**ИСХОДНЫЙ ТЕКСТ:**
В Тайшете на пересылке мы встретили несколько "повторниц". Значение этого странного слова ужасно. Эти женщины повторно получили срок и снова ехали в лагерь. Как правило, им даже не предъявляли нового обвинения, а просто снова брали по старому делу, считая, как видно, что отсиженный когда-то 10-тилетний срок - это устаревшая мода. Другие, отбывая ссылку после первой отсидки, заработали там новый срок, обычно за "антисоветскую агитацию" - кому то рассказали о лагерях и выразили неудовольствие тем, что жизнь их загублена ни за что, ни про что.

Повторницей была Мирра Капнист, женщина неопределённого возраста, худая, с резкими чертами лица. Предком её был известный русский писатель 18 века. В первый раз её посадили в 1934 году по "кировскому делу". Мне она рассказала, что в день убийства стояла с букетом цветов на остановке трамвая в Ленинграде. Там же оказался приятной наружности мужчина, также с букетом. Улыбнулись друг другу и обменялись букетами. Это оказался Киров, а её обвинили в том, что она с помощью манипуляций с букетом подала сигнал убийце. В Тайшет ей должны были привезти на свидание дочь, но Мирру вызвали на этап до её приезда, не помогли мольбы и истерики несчастной матери. Потом я встречала её на других колоннах. При мне она освободилась, ехала зимой в ссылку в Красноярский край. Она шла к вахте с мешком и деревянным чемоданом, какие делали работники хоззоны за 20 рублей, и вид у неё был чудной: на голове еле держалась кокетливая самодельная шляпка. Кто-то из женщин отдал ей тёплый платок.

**ЗАДАНИЕ:**
Перепишите целиком текст о повторницах на тайшетской пересылке дословно, сохранив все знаки препинания и деление на абзацы.

**ФРАГМЕНТЫ ЗАПИСЕЙ:**
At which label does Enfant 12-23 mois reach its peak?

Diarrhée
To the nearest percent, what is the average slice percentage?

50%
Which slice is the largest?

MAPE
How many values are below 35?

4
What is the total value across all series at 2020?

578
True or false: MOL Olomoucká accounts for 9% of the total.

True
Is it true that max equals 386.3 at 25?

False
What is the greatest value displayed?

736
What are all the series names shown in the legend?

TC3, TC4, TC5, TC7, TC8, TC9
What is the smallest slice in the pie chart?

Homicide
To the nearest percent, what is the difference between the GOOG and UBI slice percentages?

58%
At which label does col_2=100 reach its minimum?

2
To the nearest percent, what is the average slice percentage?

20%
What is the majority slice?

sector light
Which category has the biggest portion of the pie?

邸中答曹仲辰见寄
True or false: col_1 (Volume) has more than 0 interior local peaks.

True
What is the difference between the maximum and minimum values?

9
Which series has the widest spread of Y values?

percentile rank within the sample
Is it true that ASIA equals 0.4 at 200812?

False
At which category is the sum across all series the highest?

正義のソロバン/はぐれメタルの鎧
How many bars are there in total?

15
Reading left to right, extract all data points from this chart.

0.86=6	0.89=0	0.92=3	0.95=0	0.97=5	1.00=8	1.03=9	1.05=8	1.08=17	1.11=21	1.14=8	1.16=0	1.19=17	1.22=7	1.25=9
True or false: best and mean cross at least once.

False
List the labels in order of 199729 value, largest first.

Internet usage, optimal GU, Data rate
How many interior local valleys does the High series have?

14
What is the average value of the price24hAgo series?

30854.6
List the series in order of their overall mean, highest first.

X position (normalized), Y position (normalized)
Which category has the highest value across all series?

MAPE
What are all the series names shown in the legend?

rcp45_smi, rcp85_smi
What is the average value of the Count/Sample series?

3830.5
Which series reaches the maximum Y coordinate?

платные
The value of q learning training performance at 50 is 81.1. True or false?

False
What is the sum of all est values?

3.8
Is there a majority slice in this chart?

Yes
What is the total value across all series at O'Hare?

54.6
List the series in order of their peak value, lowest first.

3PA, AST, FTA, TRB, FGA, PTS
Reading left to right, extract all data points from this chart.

**ПИСЬМЕННЫЙ ОТВЕТ:**
В Тайшете на пересылке мы встретили несколько "повторниц". Значение этого странного слова ужасно. Эти женщины повторно получили срок и снова ехали в лагерь. Как правило, им даже не предъявляли нового обвинения, а просто снова брали по старому делу, считая, как видно, что отсиженный когда-то 10-тилетний срок - это устаревшая мода. Другие, отбывая ссылку после первой отсидки, заработали там новый срок, обычно за "антисоветскую агитацию" - кому то рассказали о лагерях и выразили неудовольствие тем, что жизнь их загублена ни за что, ни про что.

Повторницей была Мирра Капнист, женщина неопределённого возраста, худая, с резкими чертами лица. Предком её был известный русский писатель 18 века. В первый раз её посадили в 1934 году по "кировскому делу". Мне она рассказала, что в день убийства стояла с букетом цветов на остановке трамвая в Ленинграде. Там же оказался приятной наружности мужчина, также с букетом. Улыбнулись друг другу и обменялись букетами. Это оказался Киров, а её обвинили в том, что она с помощью манипуляций с букетом подала сигнал убийце. В Тайшет ей должны были привезти на свидание дочь, но Мирру вызвали на этап до её приезда, не помогли мольбы и истерики несчастной матери. Потом я встречала её на других колоннах. При мне она освободилась, ехала зимой в ссылку в Красноярский край. Она шла к вахте с мешком и деревянным чемоданом, какие делали работники хоззоны за 20 рублей, и вид у неё был чудной: на голове еле держалась кокетливая самодельная шляпка. Кто-то из женщин отдал ей тёплый платок.